Hierarchie und „giving voices“: Herausforderungen partizipativer Feldforschung in dominikanischen Bateyes

Vortrag
Sitzungstermin
Donnerstag (21. September 2023), 18:15–19:45
Sitzungsraum
SH 1.108
Autor*innen
Stefan Kordel (FAU Erlangen-Nürnberg)
Julia Kieslinger (FAU Erlangen-Nürnberg)
Kurz­be­schreib­ung
In diesem Beitrag skizzieren wir am Beispiel mehrerer Feldforschungsaufenthalte in sogenannten Bateyes der Dominikanischen Republik die Notwendigkeit, einer Immersion in lokale Kontexte und einer kritischen Auseinandersetzung mit der Positionalität von Forschenden.
Schlag­wörter
Partizipatives Forschen, lokale Kontexte, Lebenswelten, Globaler Süden

Abstract

Empirische Forschungsarbeiten im partizipativen Stil verfolgen das Ziel, Machtasymmetrien zu dekonstruieren und Teilnehmende an der Konzeption, der Durchführung und der Auswertungsphase teilhaben zu lassen. Sie werden so zu Co-Forschenden und bestimmen die inhaltliche Ausrichtung, aber auch das Zustandekommen von Ergebnissen mit – der Fokus liegt hierbei auf gemeinsamer empirischer Forschung. In einem Action-Research-Ansatz sollen Forschungsarbeiten darüber hinaus zu Veränderungen von Lebenswelten vor Ort führen. Beide konzeptionelle Ansprüche werden im Forschungsdesigns von Projekten aufgegriffen, wobei Forschende aus dem Globalen Norden, die im Globalen Süden tätig sind, auf eine Vielzahl von Herausforderungen stoßen.

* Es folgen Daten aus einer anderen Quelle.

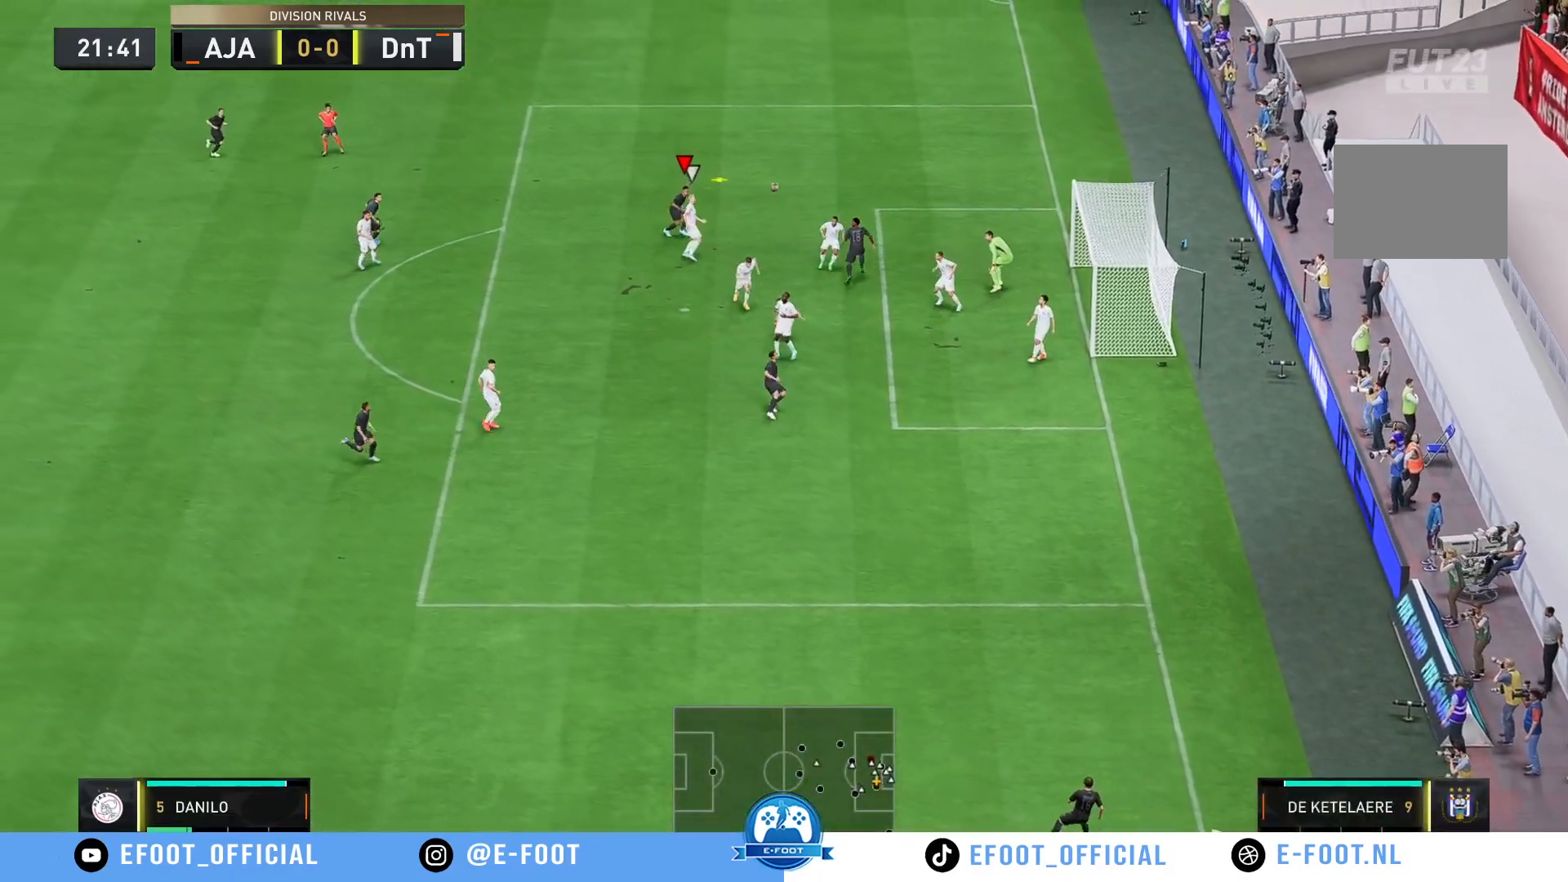
{"buttons": [], "left_stick": "down-right", "right_stick": "center", "events": []}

In diesem Beitrag skizzieren wir am Beispiel mehrerer Feldforschungsaufenthalte in sog. Bateyes der Dominikanischen Republik die Notwendigkeit, einer Immersion in lokale Kontexte und einer kritischen Auseinandersetzung mit der Positionalität von Forschenden. Als Bateyes werden marginalisierten Siedlungen bezeichnet, die ursprünglich von haitianischen Arbeitskräften im Zuckerrohranbau bewohnt wurden und heute starken Transformationen unterworfen sind.,

Immersion und intensives Eintauchen in lokale Lebenswelten im ethnografischen Sinne werden vielfach als Prämisse für dekoloniale Forschungspraxis betrachtet. Schließlich ist die Kenntnis von Lebenswelten von Bewohner:innen marginalisierter Quartiere im Globalen Süden Voraussetzung dafür, Bedarfe kennenzulernen, an denen sich Forschungspraxis orientieren sollte. Dies reicht beispielsweise von der Auswahl der Teilnehmenden unter Berücksichtigung ihrer zeitlichen Verfügbarkeit, sowie von Erhebungsorten, über die Erarbeitung verständlicher Erhebungsinstrumente bis hin zur Wahl angemessener Aufwandsentschädigungen. Im Rahmen von Gesprächen oder Workshops begegnen wir Lebenswelten und verändern diese zugleich durch Interaktion. Hierbei spielen die Positionalität von Forschenden und Hierarchien in Feld eine zentrale Rolle. Insbesondere der berufliche Status als (akademisch) Forschende stellt häufig eine Herausforderung dar und besonders gering literalisierte Personengruppen können sich schwer vorstellen, welche Interessen Forschende verfolgen und wie sie arbeiten. Positionalität zeigt sich in der Feldforschung durch Marker, wie z.B. (beruflicher) Status, Kleidung und Aussehen oder Sprache. So nahmen Bewohner:innen von Bateyes z.B. an, Personen mit weißer Hautfarbe seien Mitarbeitende von NGOs aus Nordamerika und verbanden damit Erwartungen, was für uns als Forschende eine Herausforderung für ein realistisches Erwartungsmanagement darstellte.. Der Marker Sprache spielte eine wichtige Rolle mit Hinblick auf lokale Formen der Angemessenheit (z.B. Verwendung von Kreol, Spanisch, einfacher Sprache und Dialekt). Co-Forschende nehmen hier eine zentrale Position als Vermittler:innen und Gatekeeper ein.